With AAA games, they’re mostly microtransaction-driven at this point. More accurately, macrotransactions. Major annual releases are coming out to be further from games and closer to gambling simulations, with the addition of the ability to pay extra for whatever reason. Even those that tend to avoid microtransactions seem to be ending up in cases where it’s been done before. Several games are re-releases of games from even just 5 or so years prior. While a “remaster” isn’t a bad thing in concept as several have gone above and beyond with remastering the game, many are minimal effort and just decide to just allow a higher resolution output. Generally it feels that many modern games only sell because they’re marketed and there’s hardly any research done beyond that from the consumer’s side.

On PC there has been an explosion of launchers, while on the surface just being another program to open games from, it has become several stores that are attempting to compete with each other but at the same time not exactly competing because they’re all focused on exclusives, sometimes outside of first-party. While several stores have dominated in general so far, it feels almost overkill and could just become a return to every game just being its own launcher as in the old PC days before Steam and everything. At that point, it hardly seems to be a point if none offer anything beyond just launching games.

Consoles have been coming out too frequently, to the point where hardware revisions are about as commonplace as they are with iPhones. This just generates a lot of overstock at used merchandise places when someone just wants to go after the best models at that moment. I don’t know of console manufacturers holding any sort of recycling program as well, though as far as iPhones, Apple seems to have their own program in place for trade-ins.

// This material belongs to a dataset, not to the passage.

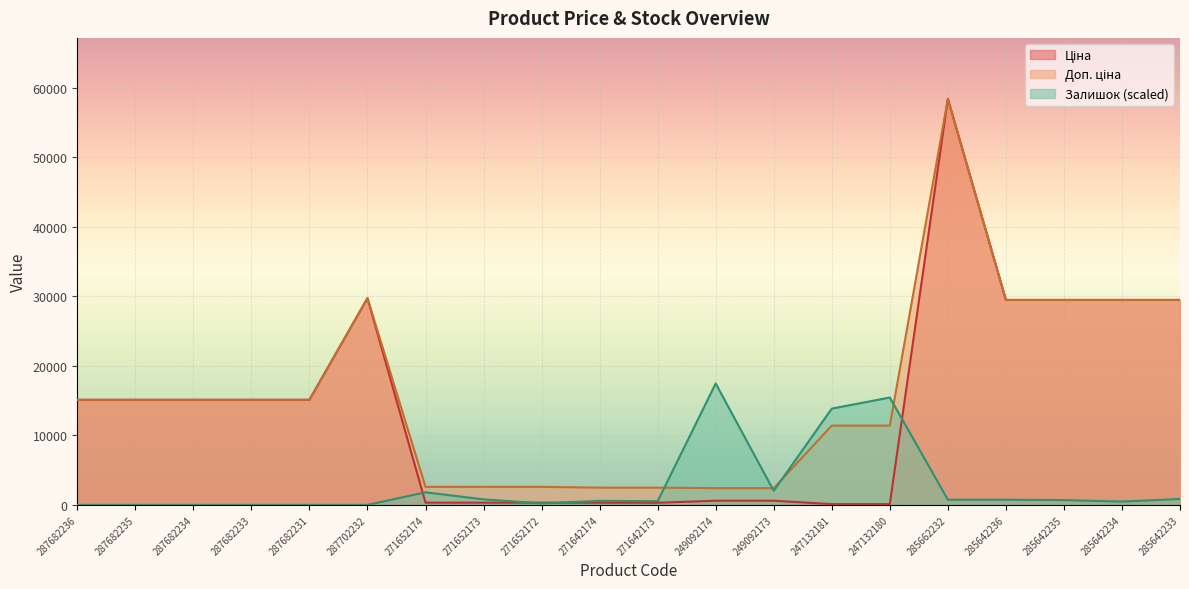

Is it true that Доп. ціна equals 2598.3 at 271652174?

True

The main thing to do at this point is to let it happen, as the industry can be reborn with a new spirit. Consumers should only purchase actual quality products that they actually want, if anything. Anyone with a job in the industry should look into another skill that can be put into practice as general computer programming jobs may be the first to fill up when the major companies collapse. They may also wish to become an indie developer, and anytime is fine to get started with that, just go in with low expectations, the ability to abandon ideas that aren’t interesting, and know how to self-market. Given how the major companies are having major layoffs frequently anyway, it would be a good idea to be prepared.